FLORIDA — A student news organization filed its third lawsuit against the University of Central Florida last month after the student government budget committee met and discussed the organization’s multi-million dollar budget in secret and did not comply with open records requests, according to the complaint.
Florida attorney Justin Hemlepp filed the lawsuit May 23 on behalf of KnightNews.com, a student-run news organization at UCF that alleges the university violated the Florida Public Records Act and the state’s sunshine law.
The lawsuit states the Activity and Service Fee Budget Committee, established by the Student Government Association, met after the fall semester ended and students were forced to leave their dorm rooms. Because the committee reportedly met after the dorms were emptied, a student who wanted to attend the meeting would have had to stay in a hotel room or make other arrangements, according to the complaint.
The complaint states the university violated the state’s sunshine law because it held its budget committee hearings outside of the designated school year. The Florida Public Records Act states all authority meetings of a state agency are to be open to the public. The complaint goes on to assert the student government is considered “part of the university” and must adhere to the state’s open government laws.
In the lawsuit, Hemlepp argues sunshine laws are violated when public meetings are held at “a time or place that unreasonably restricts the board or commission’s constituency’s access.” The law states that restricting access to the public amounts to holding a secret meeting and is prohibited.

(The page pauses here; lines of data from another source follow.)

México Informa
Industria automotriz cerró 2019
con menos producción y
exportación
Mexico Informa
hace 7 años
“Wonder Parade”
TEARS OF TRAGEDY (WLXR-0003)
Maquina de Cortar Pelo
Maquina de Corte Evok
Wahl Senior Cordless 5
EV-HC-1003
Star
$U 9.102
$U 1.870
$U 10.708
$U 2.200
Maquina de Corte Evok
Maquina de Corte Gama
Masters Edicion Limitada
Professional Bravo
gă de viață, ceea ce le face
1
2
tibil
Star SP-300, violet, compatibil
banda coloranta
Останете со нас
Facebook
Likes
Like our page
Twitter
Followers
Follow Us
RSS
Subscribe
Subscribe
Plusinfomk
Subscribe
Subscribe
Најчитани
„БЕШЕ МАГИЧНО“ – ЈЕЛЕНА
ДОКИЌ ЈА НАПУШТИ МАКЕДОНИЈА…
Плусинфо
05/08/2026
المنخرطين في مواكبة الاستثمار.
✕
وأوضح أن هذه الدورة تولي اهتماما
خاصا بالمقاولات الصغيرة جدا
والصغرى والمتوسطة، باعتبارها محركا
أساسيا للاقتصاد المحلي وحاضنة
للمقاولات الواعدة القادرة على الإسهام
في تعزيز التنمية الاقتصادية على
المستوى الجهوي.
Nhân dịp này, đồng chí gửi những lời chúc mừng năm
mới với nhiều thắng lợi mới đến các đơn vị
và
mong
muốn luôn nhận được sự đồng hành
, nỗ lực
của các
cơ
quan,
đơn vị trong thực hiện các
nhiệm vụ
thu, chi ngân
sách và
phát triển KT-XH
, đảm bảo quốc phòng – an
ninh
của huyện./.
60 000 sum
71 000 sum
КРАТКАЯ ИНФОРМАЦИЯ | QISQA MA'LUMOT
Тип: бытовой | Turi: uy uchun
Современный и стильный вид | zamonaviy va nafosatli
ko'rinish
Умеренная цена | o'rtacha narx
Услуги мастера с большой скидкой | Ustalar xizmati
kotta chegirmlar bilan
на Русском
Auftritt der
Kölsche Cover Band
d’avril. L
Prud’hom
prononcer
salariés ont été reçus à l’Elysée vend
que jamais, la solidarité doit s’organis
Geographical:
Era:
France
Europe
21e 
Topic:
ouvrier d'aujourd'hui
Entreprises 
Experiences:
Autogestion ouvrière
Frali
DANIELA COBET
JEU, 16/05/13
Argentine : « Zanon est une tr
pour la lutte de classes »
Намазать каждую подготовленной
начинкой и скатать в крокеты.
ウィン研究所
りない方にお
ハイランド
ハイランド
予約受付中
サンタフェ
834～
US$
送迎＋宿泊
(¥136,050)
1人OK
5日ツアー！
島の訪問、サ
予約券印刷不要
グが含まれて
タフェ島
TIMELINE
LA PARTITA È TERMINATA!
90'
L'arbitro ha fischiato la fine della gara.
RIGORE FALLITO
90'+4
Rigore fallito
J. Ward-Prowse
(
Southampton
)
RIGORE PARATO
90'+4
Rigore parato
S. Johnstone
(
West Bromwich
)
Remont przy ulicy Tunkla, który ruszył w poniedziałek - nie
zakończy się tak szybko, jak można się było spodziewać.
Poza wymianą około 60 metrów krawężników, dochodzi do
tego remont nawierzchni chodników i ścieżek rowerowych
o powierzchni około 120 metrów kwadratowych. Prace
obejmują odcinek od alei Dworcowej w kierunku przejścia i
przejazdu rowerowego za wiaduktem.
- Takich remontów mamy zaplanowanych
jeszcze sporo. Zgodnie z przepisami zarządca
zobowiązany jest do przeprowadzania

The complaint also alleges the university failed to disclose requested budget records and didn’t provide a reason for leaving the requests unfulfilled.
Included in the lawsuit are email exchanges between Michael Williams, Knight News’ student government reporter; Bridgette Snedeker, the editor of Knight News; and the UCF Office of Student Involvement which document that the requests were made and the university acknowledged them.
The budget records the organization requested deal with the transaction of student government’s official business and should be available to the public under the state’s public records act, according to the complaint.
In Graham v. Haridopolos, the Florida Supreme Court stated that university tuition and fees are “unquestionably” state funds.
The university’s student government handles a $19 million budget, according to the organization’s website.
Florida’s Public Records Act includes a clause stating public records keepers must allow records to be inspected and copied “by any person desiring to do so.”
“(The lawsuit) is basically on the premise that news delayed is news denied,” Williams said.
He said days after the lawsuit was filed, the university handed over financial records the news outlet requested, however, the documents were redacted.
“(UCF) take(s) the position that any piece of paper laying under a bench on campus with a student name on it, they have to redact,” Hemlepp said.
In 2013, Knight News filed a lawsuit against the university, claiming the school violated the state’s public records and open meetings laws because they held secret hearings for hazing and other student conduct violations. The trial court concurred with the university on 16 of the 17 counts. A state appellate judge said in an opinion released in April that trial courts incorrectly permitted the university to withhold the names of student government officials accused or charged with misconduct. The lawsuit has not been resolved.
In a motion to dismiss filed May 3, the university declared student government an “educational learning laboratory” and stated that “a student government is not a real Florida government.” In the motion, the university cites a friend-of-the-court brief in which all 12 state universities in Florida joined an ongoing lawsuit surrounding these issues.
Hemlepp said he believes these are cases of first impression that will potentially have a significant impact if similar questions arise elsewhere.
“Opinions issued in these cases will be influential in other states where these issues come up,” Hemlepp said. “We’re very dedicated to making sure the right decision is made.”
Additionally, the most recent complaint alleges the student government squelched public comment at the student senate meeting in April concerning the budget, which was passed. Williams, Knight News’ student government reporter, and another individual wanted to speak at the meeting, but no open forum was posted on the agenda, Williams said.
He said the lack of an open forum was unusual at a meeting where people typically have the opportunity to speak every Thursday night.
A motion for an open forum was made but denied after a vote, Williams said.
“(Knight News is) not asking for anything else except for students to be able to speak their mind on an $18.6 million budget before it’s passed,” Williams said.
According to Florida state statute, the public should be given the “reasonable opportunity” to comment on propositions before a board or commission, the complaint states. Additionally, UCF’s senate rules include a place for “open forum” under the daily order.
Knight News is seeking a permanent mandatory order from the court instructing UCF to allow public comment in accordance with the law at student senate meetings. The news organization is also requesting the court to find that UCF violated sunshine laws and void any action taken at the budget committee meetings.
“It’s all about fighting for transparency,” Williams said.
The University of Central Florida declined to comment for this story.